“El Encuentro” pone el broche final a la Semana Santa de León

El Encuentro entre Cristo resucitado y la Virgen ha puesto el broche final a los actos de la Semana Santa, un acto en el que el manto negro de María en señal de luto por la muerte de su hijo se ha cambiado por el blanco por la alegría de su resurrección

“El Encuentro” entre el Cristo resucitado y la Virgen ha puesto hoy en León, en una mañana fría, el broche final a los actos de la Semana Santa, en un acto en el que el manto negro de María en señal de luto por la muerte de su hijo se ha cambiado por el blanco por la alegría de su resurrección.

La cofradía de Jesús Divino Obrero organiza este último desfile procesional, que ha partido puntual a las nueve menos cuarto de la mañana en dirección a la catedral de León, donde se realiza “El Encuentro”, aunque el paso de La Resurrección y el de las Tres Marías, que escenifican ese acto, han discurrido por caminos diferentes.

En torno a las diez de la mañana, ambas tallas han hecho entrada en la plaza de la catedral, momento en el que se ha dado lectura al pregón mientras un hermano de la cofradía ha retirado a La Virgen el manto negro, su diadema para cambiársela por una corona de Gloria, y el pañuelo para sustituirlo por un cetro.

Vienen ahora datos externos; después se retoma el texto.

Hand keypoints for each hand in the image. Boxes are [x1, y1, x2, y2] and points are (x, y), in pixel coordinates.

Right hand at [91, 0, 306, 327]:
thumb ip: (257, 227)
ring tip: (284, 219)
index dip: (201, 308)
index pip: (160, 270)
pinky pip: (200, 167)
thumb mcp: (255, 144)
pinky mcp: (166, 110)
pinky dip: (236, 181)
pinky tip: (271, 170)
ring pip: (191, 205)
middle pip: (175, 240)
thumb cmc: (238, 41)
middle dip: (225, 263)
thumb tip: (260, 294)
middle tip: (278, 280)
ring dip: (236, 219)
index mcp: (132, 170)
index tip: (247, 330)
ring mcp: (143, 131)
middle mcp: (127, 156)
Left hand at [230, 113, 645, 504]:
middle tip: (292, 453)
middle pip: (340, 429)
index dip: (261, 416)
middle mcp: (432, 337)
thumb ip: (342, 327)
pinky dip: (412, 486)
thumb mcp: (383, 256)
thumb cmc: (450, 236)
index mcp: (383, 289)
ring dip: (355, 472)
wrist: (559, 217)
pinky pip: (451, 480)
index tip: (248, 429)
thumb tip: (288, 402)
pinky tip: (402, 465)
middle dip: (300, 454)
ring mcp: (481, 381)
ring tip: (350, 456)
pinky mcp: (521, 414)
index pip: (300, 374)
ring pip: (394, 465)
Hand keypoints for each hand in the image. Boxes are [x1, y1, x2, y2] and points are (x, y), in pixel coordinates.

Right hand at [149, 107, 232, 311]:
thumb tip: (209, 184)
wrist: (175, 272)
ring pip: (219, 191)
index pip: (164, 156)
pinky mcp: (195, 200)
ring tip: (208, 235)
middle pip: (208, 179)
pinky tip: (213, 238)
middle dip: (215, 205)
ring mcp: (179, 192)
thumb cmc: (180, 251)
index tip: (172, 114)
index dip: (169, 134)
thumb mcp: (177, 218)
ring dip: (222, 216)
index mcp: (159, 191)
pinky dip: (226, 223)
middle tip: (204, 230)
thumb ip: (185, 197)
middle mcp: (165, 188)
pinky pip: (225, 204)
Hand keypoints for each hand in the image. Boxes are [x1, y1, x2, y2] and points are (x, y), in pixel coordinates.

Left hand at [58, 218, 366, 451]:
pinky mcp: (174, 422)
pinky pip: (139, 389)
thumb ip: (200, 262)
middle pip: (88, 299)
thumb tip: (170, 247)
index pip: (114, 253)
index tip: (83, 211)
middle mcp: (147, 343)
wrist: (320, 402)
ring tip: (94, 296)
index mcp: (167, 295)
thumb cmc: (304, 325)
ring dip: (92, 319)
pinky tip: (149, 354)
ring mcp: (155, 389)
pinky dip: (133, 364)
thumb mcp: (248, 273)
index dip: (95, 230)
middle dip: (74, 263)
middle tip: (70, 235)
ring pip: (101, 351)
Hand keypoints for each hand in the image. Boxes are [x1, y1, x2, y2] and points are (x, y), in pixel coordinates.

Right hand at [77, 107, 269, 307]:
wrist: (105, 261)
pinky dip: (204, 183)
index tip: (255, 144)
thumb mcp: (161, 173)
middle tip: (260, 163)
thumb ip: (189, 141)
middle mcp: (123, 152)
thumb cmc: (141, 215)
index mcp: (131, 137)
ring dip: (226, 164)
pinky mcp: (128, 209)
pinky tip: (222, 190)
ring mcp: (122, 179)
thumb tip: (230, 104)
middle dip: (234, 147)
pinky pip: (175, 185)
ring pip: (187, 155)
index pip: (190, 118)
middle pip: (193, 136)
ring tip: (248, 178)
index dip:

De esta forma se simboliza su alegría por la resurrección de Jesucristo y su coronación como Reina de los Cielos.

El pregón ha concluido con la expresión “Cristo ha resucitado, ¡felices pascuas!”, momento en el que se ha realizado una suelta de palomas y en el que la banda ha comenzado a interpretar el Himno de la Alegría.

En ese momento, los cofrades de la hermandad se han retirado sus capillos y han dejado sus rostros al descubierto para poner fin a diez días de Semana Santa en León.

Posteriormente, en el interior de la catedral, el obispo de León, Julián López, ha oficiado la misa de este Domingo de Resurrección a la que ha asistido la corporación municipal y otras autoridades, así como un buen número de leoneses y visitantes que han participado en este último acto procesional.

Después, ya de forma conjunta y con el rostro de los cofrades descubierto, la procesión ha continuado por el centro de León con una parada más, frente a la Basílica de San Isidoro, donde se ha cumplido con la tradición del canto de La Salve.